Blogger Redneck Nerdboy! said...

You can't build a plant in the sticks there! It'll kill the red-spotted mosquito! You can't build it there either! You crazy? It'll wipe out the three-toed gray breasted field mouse!

There's only one imperfection in this world, and it is imperfect only because it chooses to be: Humanity. Even in that, there is perfection, though. So despite all the shit that's happening, I can't help but wonder, is it all for a good reason? I dunno.

──────

▶ _WHAT TO WORK ON_:
A. According to the blog comment, what is the only imperfection in this world?
B. Please rewrite the part of the blog comment that opens with the words containing "Blogger Redneck Nerdboy! said..." and closes with "breasted field mouse!", renaming "mosquito" as "beetle".

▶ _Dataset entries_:
──────

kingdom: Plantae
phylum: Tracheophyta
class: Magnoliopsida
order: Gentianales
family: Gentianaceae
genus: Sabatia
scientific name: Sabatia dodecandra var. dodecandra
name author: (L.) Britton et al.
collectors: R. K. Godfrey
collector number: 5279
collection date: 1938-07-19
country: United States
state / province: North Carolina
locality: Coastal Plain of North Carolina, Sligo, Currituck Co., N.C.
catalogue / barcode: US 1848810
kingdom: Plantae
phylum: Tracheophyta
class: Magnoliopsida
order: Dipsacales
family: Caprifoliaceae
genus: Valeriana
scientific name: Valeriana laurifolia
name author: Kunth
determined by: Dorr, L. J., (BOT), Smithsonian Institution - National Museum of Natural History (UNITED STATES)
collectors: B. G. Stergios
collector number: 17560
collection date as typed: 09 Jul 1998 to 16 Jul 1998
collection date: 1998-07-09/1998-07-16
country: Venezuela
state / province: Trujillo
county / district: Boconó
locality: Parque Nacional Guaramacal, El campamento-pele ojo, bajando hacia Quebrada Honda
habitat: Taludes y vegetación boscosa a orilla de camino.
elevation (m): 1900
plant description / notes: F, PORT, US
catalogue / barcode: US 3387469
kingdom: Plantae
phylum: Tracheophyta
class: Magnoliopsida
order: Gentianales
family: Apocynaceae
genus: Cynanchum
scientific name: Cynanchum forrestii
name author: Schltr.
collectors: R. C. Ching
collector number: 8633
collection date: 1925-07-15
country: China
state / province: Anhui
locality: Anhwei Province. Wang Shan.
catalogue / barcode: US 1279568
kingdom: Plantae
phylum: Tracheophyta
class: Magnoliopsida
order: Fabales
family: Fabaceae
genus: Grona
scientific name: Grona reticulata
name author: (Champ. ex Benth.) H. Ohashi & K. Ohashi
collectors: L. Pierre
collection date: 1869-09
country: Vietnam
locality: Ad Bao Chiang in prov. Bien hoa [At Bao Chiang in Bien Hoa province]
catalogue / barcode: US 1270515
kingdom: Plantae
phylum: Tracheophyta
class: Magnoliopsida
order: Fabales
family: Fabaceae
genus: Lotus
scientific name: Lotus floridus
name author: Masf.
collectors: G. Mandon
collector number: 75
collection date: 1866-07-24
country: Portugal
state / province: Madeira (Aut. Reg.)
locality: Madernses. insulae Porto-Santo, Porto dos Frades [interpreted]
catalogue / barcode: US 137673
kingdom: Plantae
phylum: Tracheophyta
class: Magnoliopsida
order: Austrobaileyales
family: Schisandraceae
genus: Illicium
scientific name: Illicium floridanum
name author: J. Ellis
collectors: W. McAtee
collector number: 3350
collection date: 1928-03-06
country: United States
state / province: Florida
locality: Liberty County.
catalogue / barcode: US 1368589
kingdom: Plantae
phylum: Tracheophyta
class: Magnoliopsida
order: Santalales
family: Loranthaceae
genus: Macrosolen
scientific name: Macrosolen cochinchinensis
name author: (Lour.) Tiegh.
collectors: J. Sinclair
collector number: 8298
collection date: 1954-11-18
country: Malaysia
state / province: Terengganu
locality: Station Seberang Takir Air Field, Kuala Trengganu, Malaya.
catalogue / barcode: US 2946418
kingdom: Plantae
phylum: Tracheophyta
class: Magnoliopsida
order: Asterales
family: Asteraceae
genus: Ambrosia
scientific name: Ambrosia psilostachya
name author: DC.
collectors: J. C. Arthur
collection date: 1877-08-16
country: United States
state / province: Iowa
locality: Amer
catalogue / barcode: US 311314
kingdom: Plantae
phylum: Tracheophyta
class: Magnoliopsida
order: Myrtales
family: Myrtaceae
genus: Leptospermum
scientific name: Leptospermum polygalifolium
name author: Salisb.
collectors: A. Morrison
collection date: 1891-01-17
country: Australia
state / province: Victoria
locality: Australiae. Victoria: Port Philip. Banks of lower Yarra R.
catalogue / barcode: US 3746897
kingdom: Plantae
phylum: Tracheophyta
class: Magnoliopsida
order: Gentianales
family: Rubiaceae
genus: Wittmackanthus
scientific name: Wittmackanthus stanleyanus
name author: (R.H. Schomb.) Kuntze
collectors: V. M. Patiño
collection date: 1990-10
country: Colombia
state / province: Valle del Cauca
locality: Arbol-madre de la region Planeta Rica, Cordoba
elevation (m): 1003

──────

▶ _RESPONSES TO THE TASKS_:
A. Humanity.

B.
Blogger Redneck Nerdboy! said...

You can't build a plant in the sticks there! It'll kill the red-spotted beetle! You can't build it there either! You crazy? It'll wipe out the three-toed gray breasted field mouse!